“Unless we take action, the share of children leaving school in developing countries who are unable to read could increase from 53 to 70 per cent”, António Guterres warned in a video message marking the International Day of Education, on Monday.
The UN chief remembered the “chaos” that COVID-19 caused in education worldwide, noting that, at the pandemic’s peak, some 1.6 billion school and college students had their studies interrupted.
Despite the improvement, he believes the crisis is “not over yet”, and the turmoil goes beyond questions of access and inequality.
The theme for the day this year, is “Changing course, transforming education”.
For Mr. Guterres, the world is “changing at a dizzying pace, with technological innovation, unprecedented changes in the world of work, the onset of the climate emergency, and a widespread loss of trust between people and institutions.”
In this scenario, he believes conventional education systems are “struggling” to deliver the knowledge, skills and values needed to create a greener, better and safer future for all.
Because of these challenges, he is convening a Summit on Transforming Education in September.
“The time has come to reignite our collective commitment to education”, he said.
For him, that means “putting education at the heart of broader recovery efforts, aimed at transforming economies and societies and accelerating progress on sustainable development.”
It also means financial solidarity with developing countries and understanding how national education systems can be reformed, between now and 2030.
Mr. Guterres noted the Summit will be the first time that world leaders, young people and all education stakeholders come together to consider these fundamental questions.
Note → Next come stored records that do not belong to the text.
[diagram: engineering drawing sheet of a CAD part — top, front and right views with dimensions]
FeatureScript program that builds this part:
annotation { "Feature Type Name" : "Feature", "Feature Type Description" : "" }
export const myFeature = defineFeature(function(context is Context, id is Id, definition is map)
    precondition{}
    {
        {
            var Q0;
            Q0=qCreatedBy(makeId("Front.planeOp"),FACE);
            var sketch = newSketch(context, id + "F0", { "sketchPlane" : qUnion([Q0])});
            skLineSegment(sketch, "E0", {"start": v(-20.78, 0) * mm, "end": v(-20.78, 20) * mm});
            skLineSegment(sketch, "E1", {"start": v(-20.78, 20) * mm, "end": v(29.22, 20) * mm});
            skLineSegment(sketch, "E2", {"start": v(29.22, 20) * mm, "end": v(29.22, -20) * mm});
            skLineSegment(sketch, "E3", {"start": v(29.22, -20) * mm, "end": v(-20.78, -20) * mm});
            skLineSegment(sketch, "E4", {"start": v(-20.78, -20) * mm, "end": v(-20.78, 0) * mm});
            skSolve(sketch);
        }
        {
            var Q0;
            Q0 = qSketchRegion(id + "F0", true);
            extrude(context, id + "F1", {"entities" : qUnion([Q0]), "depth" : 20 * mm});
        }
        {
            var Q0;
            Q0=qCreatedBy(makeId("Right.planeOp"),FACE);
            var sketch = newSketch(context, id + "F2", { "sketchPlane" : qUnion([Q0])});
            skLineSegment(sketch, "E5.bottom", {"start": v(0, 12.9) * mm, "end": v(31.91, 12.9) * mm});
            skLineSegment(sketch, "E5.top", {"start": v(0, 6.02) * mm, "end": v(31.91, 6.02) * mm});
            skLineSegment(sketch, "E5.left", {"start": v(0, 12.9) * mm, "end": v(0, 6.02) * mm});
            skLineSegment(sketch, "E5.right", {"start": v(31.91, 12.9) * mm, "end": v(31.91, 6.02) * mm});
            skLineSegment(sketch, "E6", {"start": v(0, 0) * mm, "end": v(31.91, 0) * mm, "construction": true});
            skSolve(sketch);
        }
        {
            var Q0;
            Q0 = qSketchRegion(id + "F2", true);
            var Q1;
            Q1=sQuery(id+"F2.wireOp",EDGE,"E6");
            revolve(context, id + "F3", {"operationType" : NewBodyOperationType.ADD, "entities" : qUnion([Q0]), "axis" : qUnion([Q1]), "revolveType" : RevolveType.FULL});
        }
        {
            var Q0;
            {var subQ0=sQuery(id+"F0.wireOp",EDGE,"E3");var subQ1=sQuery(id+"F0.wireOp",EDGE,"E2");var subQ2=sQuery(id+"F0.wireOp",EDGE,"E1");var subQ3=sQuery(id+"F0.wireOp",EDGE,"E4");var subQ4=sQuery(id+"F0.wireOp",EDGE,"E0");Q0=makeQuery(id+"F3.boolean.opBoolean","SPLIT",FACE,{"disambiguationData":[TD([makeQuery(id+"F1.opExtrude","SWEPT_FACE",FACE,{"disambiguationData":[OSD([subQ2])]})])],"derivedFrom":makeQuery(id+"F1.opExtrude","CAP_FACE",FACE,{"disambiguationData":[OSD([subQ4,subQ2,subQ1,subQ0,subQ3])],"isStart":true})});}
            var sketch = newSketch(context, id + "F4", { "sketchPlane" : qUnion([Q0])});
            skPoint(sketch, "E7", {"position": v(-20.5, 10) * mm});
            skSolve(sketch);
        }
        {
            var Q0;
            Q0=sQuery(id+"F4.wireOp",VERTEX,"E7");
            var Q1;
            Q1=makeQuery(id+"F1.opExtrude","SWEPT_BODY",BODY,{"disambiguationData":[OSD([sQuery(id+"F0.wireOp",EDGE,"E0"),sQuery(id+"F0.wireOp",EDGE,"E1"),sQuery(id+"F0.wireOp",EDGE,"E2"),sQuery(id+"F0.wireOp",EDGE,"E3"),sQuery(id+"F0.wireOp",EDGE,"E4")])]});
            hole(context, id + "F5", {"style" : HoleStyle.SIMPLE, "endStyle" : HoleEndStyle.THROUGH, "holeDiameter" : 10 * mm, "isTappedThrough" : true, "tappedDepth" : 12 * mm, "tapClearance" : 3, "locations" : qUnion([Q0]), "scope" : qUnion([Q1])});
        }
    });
Students wash their hands at their school in Dhaka, Bangladesh., by © UNICEF/Bashir Ahmed Sujan
In a message, the President of the General Assembly, Abdulla Shahid, also stressed the need to reflect on the impact of two years of the COVID-19 pandemic.
Highlighting the challenges created for the empowerment of children and youth, Mr. Shahid mentioned a UN joint publication showing that students worldwide could lose a total of $17 trillion in lifetime earnings as a result of these constraints.
For him, this number is a call to close the digital divide, to empower girls and boys, in particular those in rural and isolated areas, and to strengthen support for persons living with disabilities, as well as other vulnerable groups.
“In a world of increasing complexity, uncertainty, and precarity, knowledge, education and learning need to be reimagined”, he argued.
Mr. Shahid also believes the world needs “an education system that could leverage humanity’s collective intelligence.”
“A system that advances, rather than subverts, our aspirations for inclusive education based on the principles of justice, equity and respect for human rights”, he concluded.
According to new data released by the UN Educational, Scientific and Cultural Organization (UNESCO) on Monday, schools are currently open in 135 countries, and in 25 nations, it has been temporarily suspended by extending the end-of-year break.
Only a dozen countries have opted to close schools and pivot to fully remote rather than in-person learning since the outbreak of the Omicron variant.
This is in stark contrast with the same period last year when most schools were closed, and learning was fully remote in 40 countries.
For the UN agency, this shows that a large majority of countries are using lessons from the past two years to keep classrooms accessible, with reinforced health and safety protocols.
“Education continues to be deeply disrupted by the pandemic, but all countries are now keenly aware of the dramatic costs of keeping schools closed as UNESCO said for the past two years”, said the agency’s Director-General, Audrey Azoulay.
A dozen countries surveyed – including Brazil, France, Kazakhstan, Mexico, Palestine and Ukraine – now use traffic light monitoring systems that trigger different measures according to levels of infection: mask wearing, hand washing, ventilation, but also indoor and outdoor distancing, and class closures on a case-by-case basis to avoid impacting all students.
Other countries, including Canada, France, United Kingdom and Italy, are also using mass rapid test-to-stay policies.
Once again, UNESCO called for more efforts to vaccinate educators, noting teachers were not included in any priority group in up to a third of countries.
For the UNESCO chief, more action is needed to bring back to school all the children who have moved away from it and to recover learning losses.
“Without remedial action and focus on the most vulnerable students, the COVID-19 pandemic will carry dramatic long-term consequences”, Ms. Azoulay warned.
In fact, more than 50 per cent of teachers state that students had not progressed to the levels expected, according to a large-scale survey conducted by UNESCO and the International Association for the Evaluation of Educational Achievement.
In the study, conducted in 11 countries, most teachers agreed that it was difficult to provide necessary support for vulnerable students. And over 50 per cent of students said they were anxious about the changes taking place.